The last photo of the entire Kusserow family, persecuted for being Jehovah's Witnesses. Bad Lippspringe, Germany, ca. 1935.

1935: Key Dates

March 17
Nazi Germany resumes compulsory male military service.

April 1
The German government bans Jehovah's Witness organizations. The ban is due to Jehovah's Witnesses refusal to swear allegiance to the state; their religious convictions forbid an oath of allegiance to and service in the armed forces of any temporal power.

May 21
The German government issues the Wehrgesetz, which stipulates that only “Aryans” could serve in the armed forces, and that persons serving in the armed forces could only marry “Aryan” spouses.

June 28
The German Ministry of Justice revises Paragraphs 175 and 175a of the German criminal code with the intent of 1) expanding the range of criminal offenses to encompass any contact between men, both physical and in form of word or gesture, that could be construed as sexual; and 2) stiffening penalties for all violations of the revised law. The revision facilitates the systematic persecution of gay men and men accused of homosexuality and provides police with broader means for prosecuting them.

September 15
The German government decrees the Reich Citizenship Law and the Law for the Protection of the German Blood and Honor. Hitler announces the measures at the Nazi Party rally in Nuremberg. These Nuremberg “Race Laws” effectively make Jews into second-class citizens. They prohibit intermarriages and criminalize sexual relations between Jews and “persons of German or related blood.” The German government later applies the laws to Roma (Gypsies) and Black people.
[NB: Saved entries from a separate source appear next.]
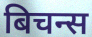
बिचन्स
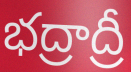
భద్రాద్రీ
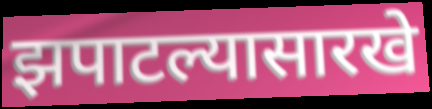
झपाटल्यासारखे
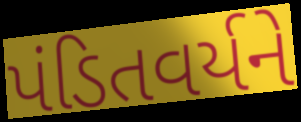
પંડિતવર્યને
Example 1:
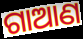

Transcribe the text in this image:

ଗାଆଣ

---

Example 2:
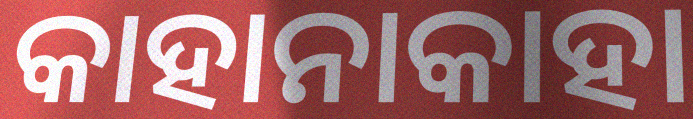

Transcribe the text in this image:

କାହାନାକାହା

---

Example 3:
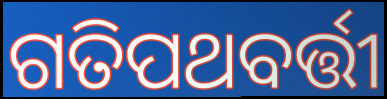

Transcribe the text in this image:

ଗତିପଥବର୍ତ୍ତୀ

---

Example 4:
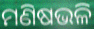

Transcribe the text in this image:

ମଣିଷଭଳି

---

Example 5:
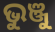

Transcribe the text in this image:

ଭୁଞ୍ଜୁ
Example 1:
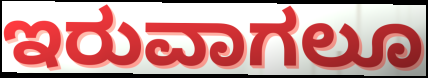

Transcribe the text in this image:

ಇರುವಾಗಲೂ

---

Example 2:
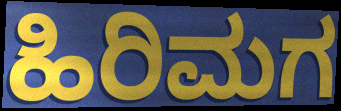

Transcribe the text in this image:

ಹಿರಿಮಗ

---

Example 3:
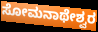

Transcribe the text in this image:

ಸೋಮನಾಥೇಶ್ವರ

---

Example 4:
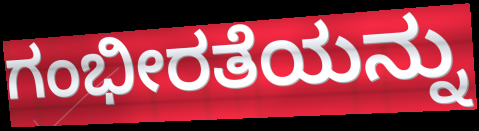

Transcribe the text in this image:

ಗಂಭೀರತೆಯನ್ನು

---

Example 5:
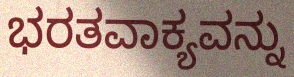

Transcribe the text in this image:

ಭರತವಾಕ್ಯವನ್ನು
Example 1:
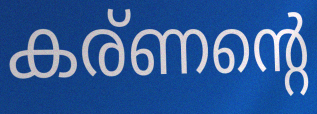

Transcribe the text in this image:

കര്ണന്റെ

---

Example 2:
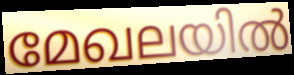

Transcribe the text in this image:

മേഖലയിൽ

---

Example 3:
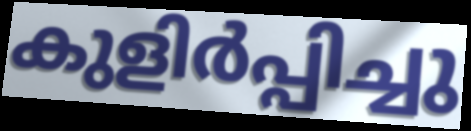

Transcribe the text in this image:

കുളിർപ്പിച്ചു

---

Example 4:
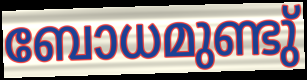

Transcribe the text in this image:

ബോധമുണ്ടു്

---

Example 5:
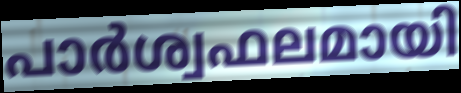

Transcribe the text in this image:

പാർശ്വഫലമായി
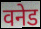
वनेड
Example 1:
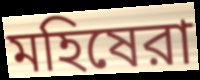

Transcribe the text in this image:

মহিষেরা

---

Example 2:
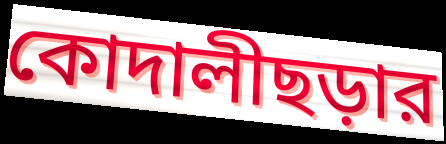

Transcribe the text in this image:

কোদালীছড়ার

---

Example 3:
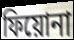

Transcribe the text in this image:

ফিয়োনা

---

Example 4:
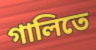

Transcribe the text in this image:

গালিতে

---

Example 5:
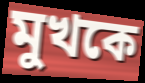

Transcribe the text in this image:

মুখকে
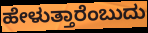
ಹೇಳುತ್ತಾರೆಂಬುದು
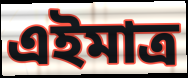
এইমাত্র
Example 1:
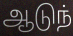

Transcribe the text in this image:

ஆடுந்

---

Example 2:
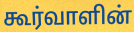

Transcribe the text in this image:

Hermann Göring recites the preamble to the Nuremberg Laws at the seventh Nazi Party Congress. The laws would define German citizenship by blood and forbade marriages between Germans and Jews. A special session of the Reichstag (German parliament) enacted the laws, marking an intensification of Nazi measures against Jews.

Credits:
  • National Archives - Film

Critical Thinking Questions

  • Learn about warning signs for mass atrocity and genocide. What events during 1935 might be examples?

  • Since the Nazis could never prove a biological, or racial, basis for Judaism, how did they define Jews in the Nuremberg Laws? What questions does this raise?

  • What privileges and protections of German citizenship were now lost to those who were defined as Jewish?